How it Works (By Example)

Example Problem

Let $f$ be a function of position $\bar{r}$ in some space.

function f(r̄::Meshes.Point)
    x, y, z = to(r̄)
    ...
end

Let the integration domain be the space (a ball) enclosed by a sphere centered on the origin with a radius of 5 meters.

center = Meshes.Point(0u"m", 0u"m", 0u"m")
radius = 5.0u"m"
ball = Meshes.Ball(center, radius)

This integral is often expressed abstractly as simply the following, where the triple integral signs and $\text{d}V$ indicate that the integration domain is some three-dimensional volume.

\[\iiint f(\bar{r}) ~ \text{d}V\]

Integrals like this are often solved manually by selecting an appropriate coordinate system and limits that neatly represent the integration domain, e.g.

\[\int_0^{\pi} \int_0^{2\pi} \int_0^{5} f(\bar{r}) ~ \text{d}\rho~\text{d}\theta~\text{d}\phi\]

This works great for simple geometries, but requires integration code that is geometry-specific. This package leverages parametric functions defined in Meshes.jl and differential forms to define integral methods that are general solutions for all geometries.

Parametric Functions

Every supported Meshes.Geometry type is defined as having a parametric function that maps from a local parametric coordinate system to every point on the geometry. Curve-like geometries will have a single parametric dimension, surfaces will have two dimensions, and volumes will have three dimensions; this can be checked for a particular geometry via Meshes.paramdim(geometry).

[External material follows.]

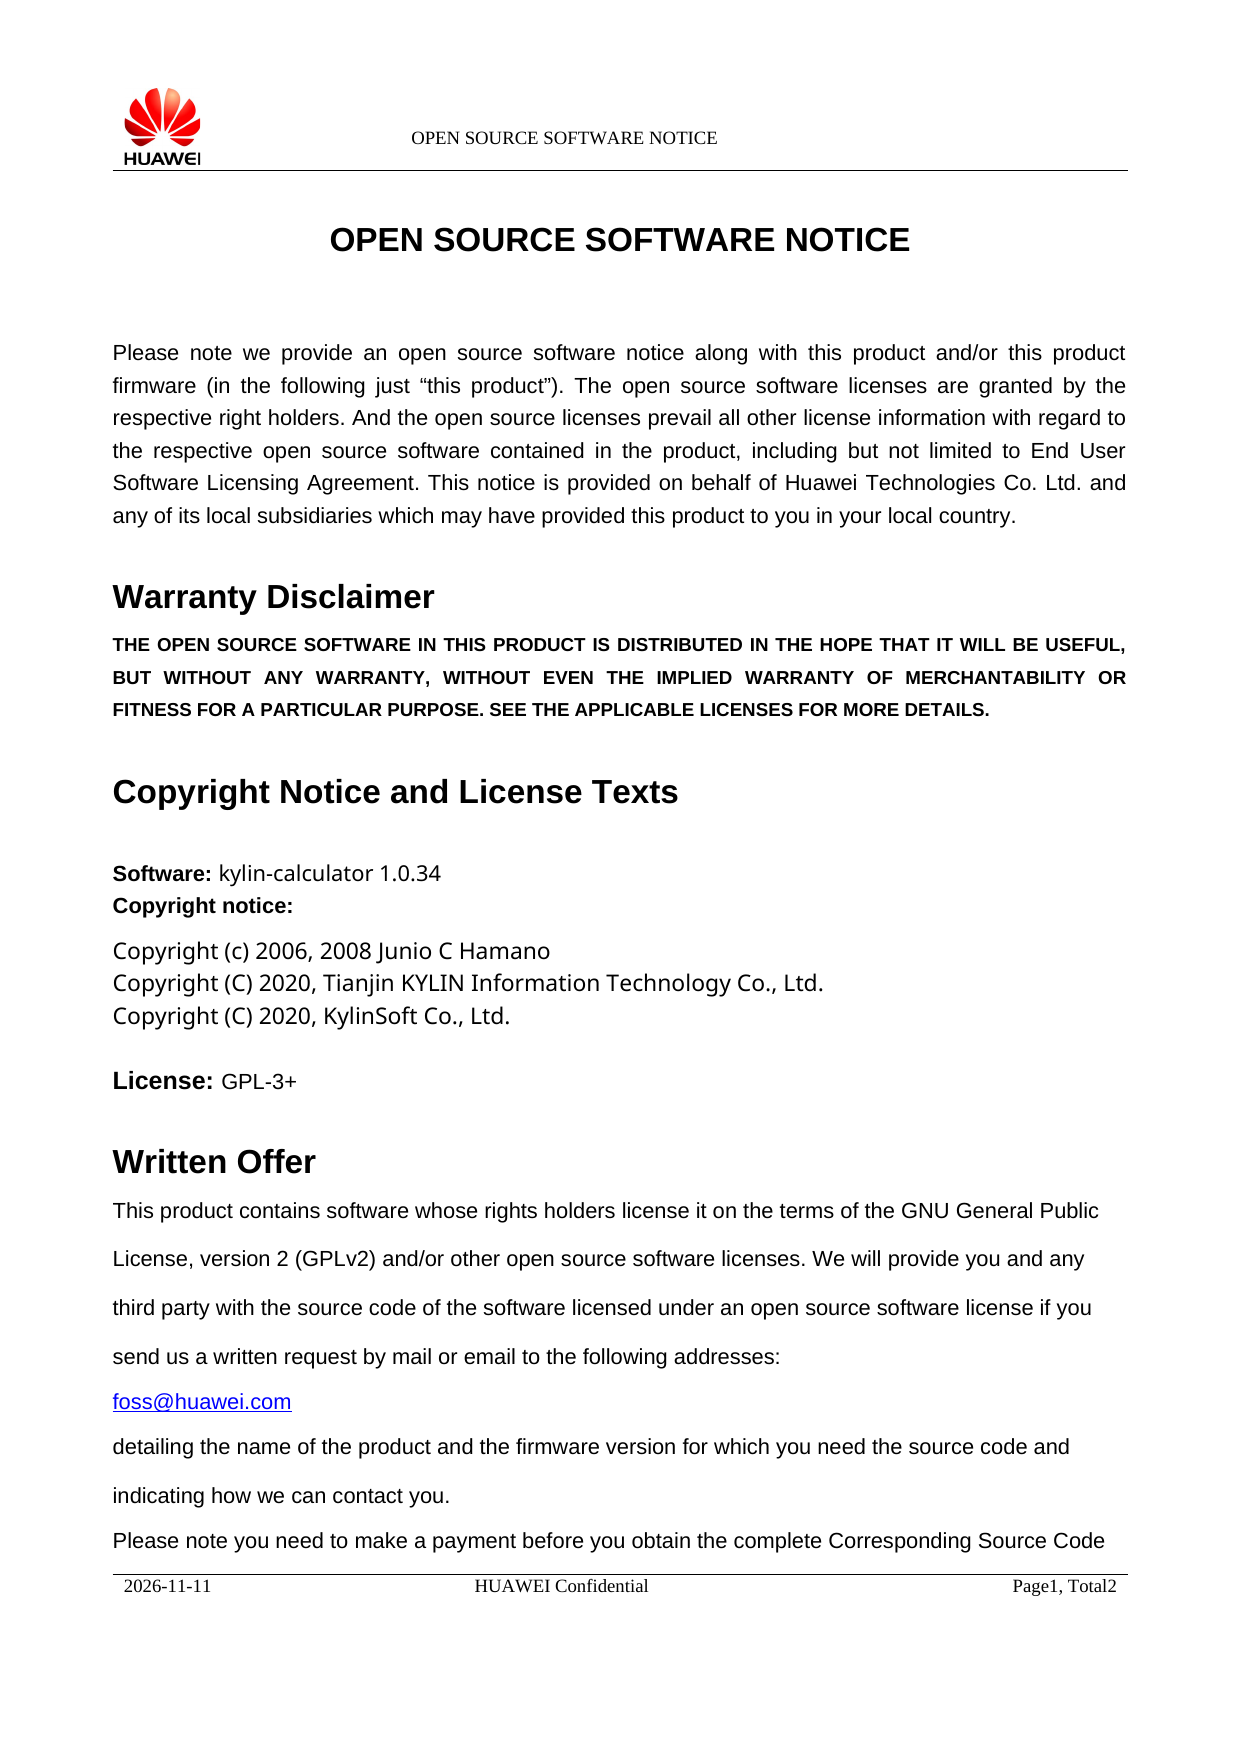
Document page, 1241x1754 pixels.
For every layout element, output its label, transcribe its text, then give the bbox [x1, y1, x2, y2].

For consistency across geometry types, with some notable exceptions, these parametric functions are defined to take coordinates inside a normalized range $[0,1]$. In the example case of ball, Meshes.jl defines a parametric function mapped in normalized spherical coordinates $(t_\rho, ~t_\theta, ~t_\phi)$. We find, then:

Meshes.paramdim(ball) == 3    # a volume

ball(tρ, tθ, tφ)    # for args in range [0, 1], maps to a corresponding Meshes.Point

ball(0, tθ, tφ) == center

In effect, we can now use the geometry itself as a function that maps from three normalized ($0 \le t \le 1$) arguments to every point on the geometry. For the sake of generalization, let this parametric function be called $g$.

\[\text{g}: (t_1,~t_2,~t_3) ~\mapsto~ \text{Point}\big[ x, ~y, ~z \big] \]

Differential Forms

Using differential forms, the general solution for integrating a geometry with three parametric dimensions ($t_1$, $t_2$, and $t_3$) is

\[\iiint f(r̄) ~ \text{d}V = \iiint f(\bar{r}) ~ \bar{\text{d}t_1} \wedge \bar{\text{d}t_2} \wedge \bar{\text{d}t_3}\]

This resultant differential (volume) element is formed at each point in the integration domain by taking the Jacobian of the parametric function.

\[\mathbf{J}_f = \begin{bmatrix} \bar{\text{d}t_1} & \bar{\text{d}t_2} & \bar{\text{d}t_3} \end{bmatrix}\]

where

\[\bar{\text{d}t_n} = \frac{\partial}{\partial t_n} ~ \text{g}(t_1,~t_2,~t_3)\]

Each of these partial derivatives is a vector representing the direction that changing each parametric function argument will move the resultant point. The differential element ($E$) size is then calculated using geometric algebra as the magnitude of the exterior product ($\wedge$) of these three vectors.

\[E(t_1,~t_2,~t_3) = \left\| \bar{\text{d}t_1} \wedge \bar{\text{d}t_2} \wedge \bar{\text{d}t_3} \right\|\]

Finally, we use the parametric function itself, $g$, as a map to all points $\bar{r}$ in the integration domain. Since Meshes.Geometry parametric functions all operate on normalized domains, we can now solve any volume integral as simply

\[\int_0^1 \int_0^1 \int_0^1 f\Big(\text{g}\big(t_1,~t_2,~t_3\big)\Big) ~ E(t_1,~t_2,~t_3) ~ \text{d}t_1 ~ \text{d}t_2 ~ \text{d}t_3\]

This form of integral can be trivially generalized to support $n$-dimensional geometries in a form that enables the use of a wide range of numerical integration libraries.